LVS
lvs-users
Google
 
Web LinuxVirtualServer.org

Re: 'Preference' instead 'persistence'?

To: lvs-users@xxxxxxxxxxxxxxxxxxxxxx
Subject: Re: 'Preference' instead 'persistence'?
From: Roberto Nibali <ratz@xxxxxxxxxxxx>
Date: Wed, 09 Oct 2002 22:55:15 +0200
Hello,

Well, I'm only concerned about two cases anyway: 1. I manually set the weight to 0 because of maintenance work and 2. The machine goes down because of problems. Upgrading LVS to the new version with the sysctl setting covers #2, so I hope my boss assigns some time in my TODO list to upgrade LVS.

You can prepare everything and when the next software upgrade is due to, you simply upgrade a bit more ;).

Which leaves me with option 1. Ideally there's no downtime because of maintenance, but reality is that you often can't apply service packs and hotfixes to the realservers without bringing them down (the realservers run win2k, which is unfortunate from a sysadmin point of view, but implied by a rather large ASP codebase).

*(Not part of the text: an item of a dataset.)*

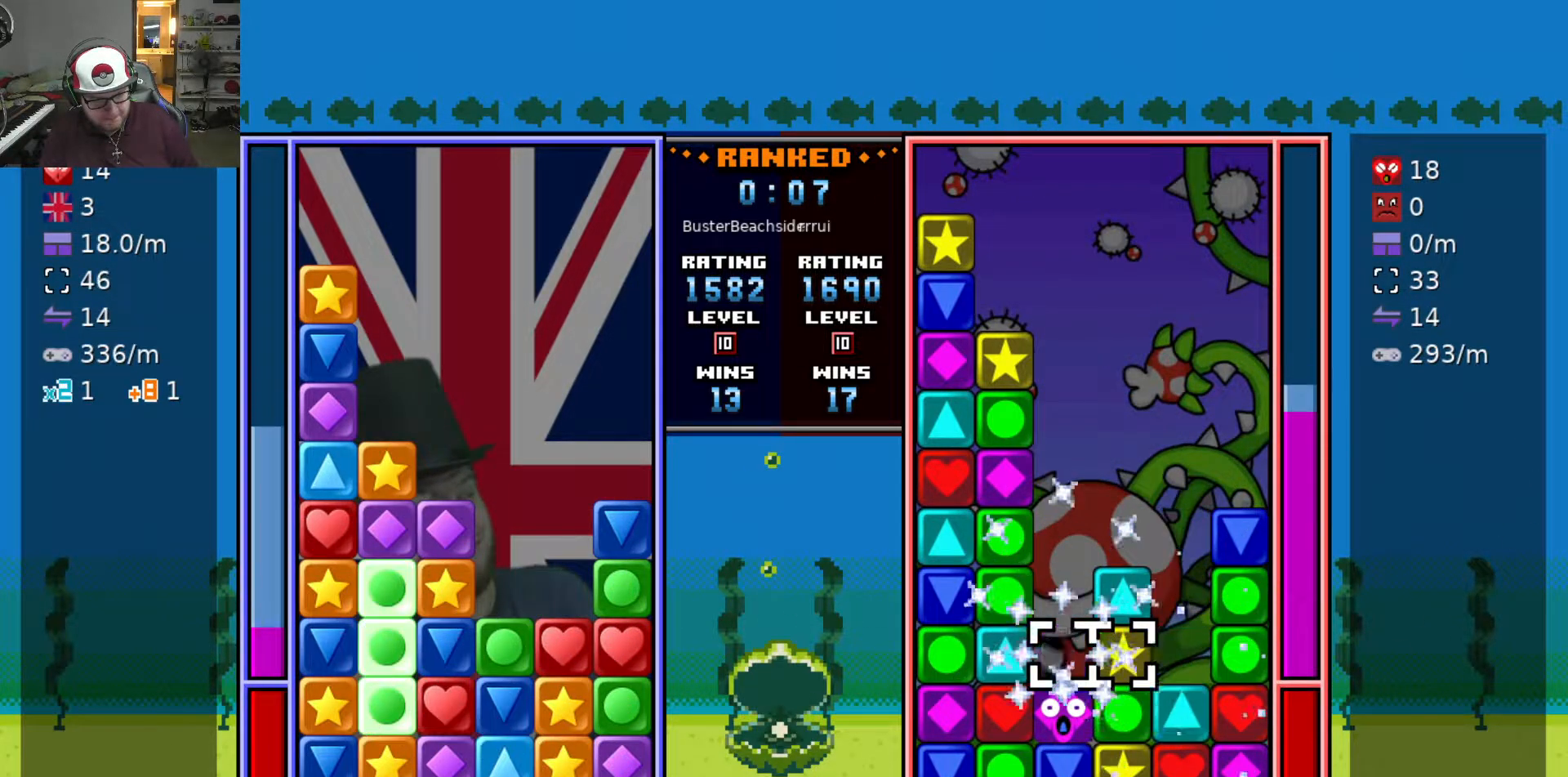
{"keys": ["w"], "events": [[133, "w", "down"], [183, "swap2", "down"], [217, "w", "up"], [267, "swap2", "up"], [317, "w", "down"], [417, "w", "up"], [467, "w", "down"]]}
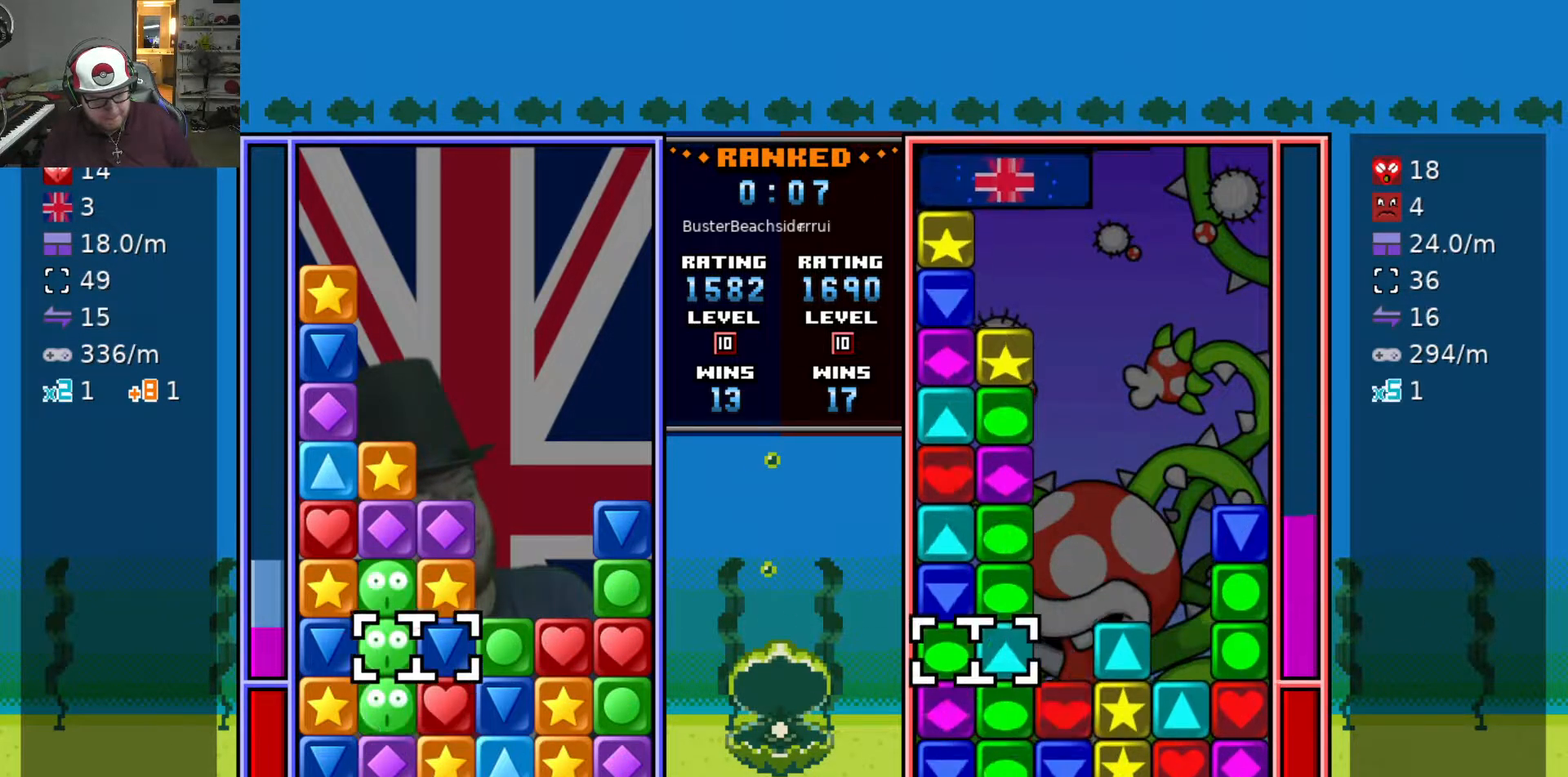
{"keys": [], "events": [[50, "w", "up"]]}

I don't understand why? Let's assume you want to apply SP9239834.233a-1 to your RS. Now since you have multiple RS doing the work for you, you can simply quiesce one and wait half an hour and then perform the upgrade with SP9239834.233a-1. Then you put it back in with the old weight. Then play the game with the next RS. No downtime, no customer problems.

That's what our developers tell me. They claim that using other session storage than the IIS default handler (which keeps session state in RAM and only in RAM) is by far the best performing and using custom session save handlers degrades performance a lot. I don't have the ASP/IIS knowledge to question that, but it sounds reasonable enough to me.

Aha, does it. Did they do any reasonable performance tests with different frameworks? Apart from that this is only feasable if you have a very low traffic web site because otherwise the memory consumption will kill you or you will end up in memory trashing.

(Currently we don't use shared storage of session data at all, because of the potential performance problems, so we stick with pure persistency. But I personally dislike this choice and would rather prefer to move on to something more professional and reliable.)

Maybe the approach for your site is the right one. I can't tell you and I guess your programmers are doing a good enough job of exploiting the best techniques applicable in solving this issues.

It's a bit complex to reassign parts of a client IP, but not the whole IP, but if you notice that, say, IP 1.2.3.4 causes a lot of traffic on RS1, why not reassign all _other_ IPs that are currently using RS1 to the other

Yes, you could do that too.

realservers? It sounds to me that you only need to track the amount of activity per IP and base the weighting on that and reassign the assigned RS from the _least_ active IPs, since those are best used for balancing.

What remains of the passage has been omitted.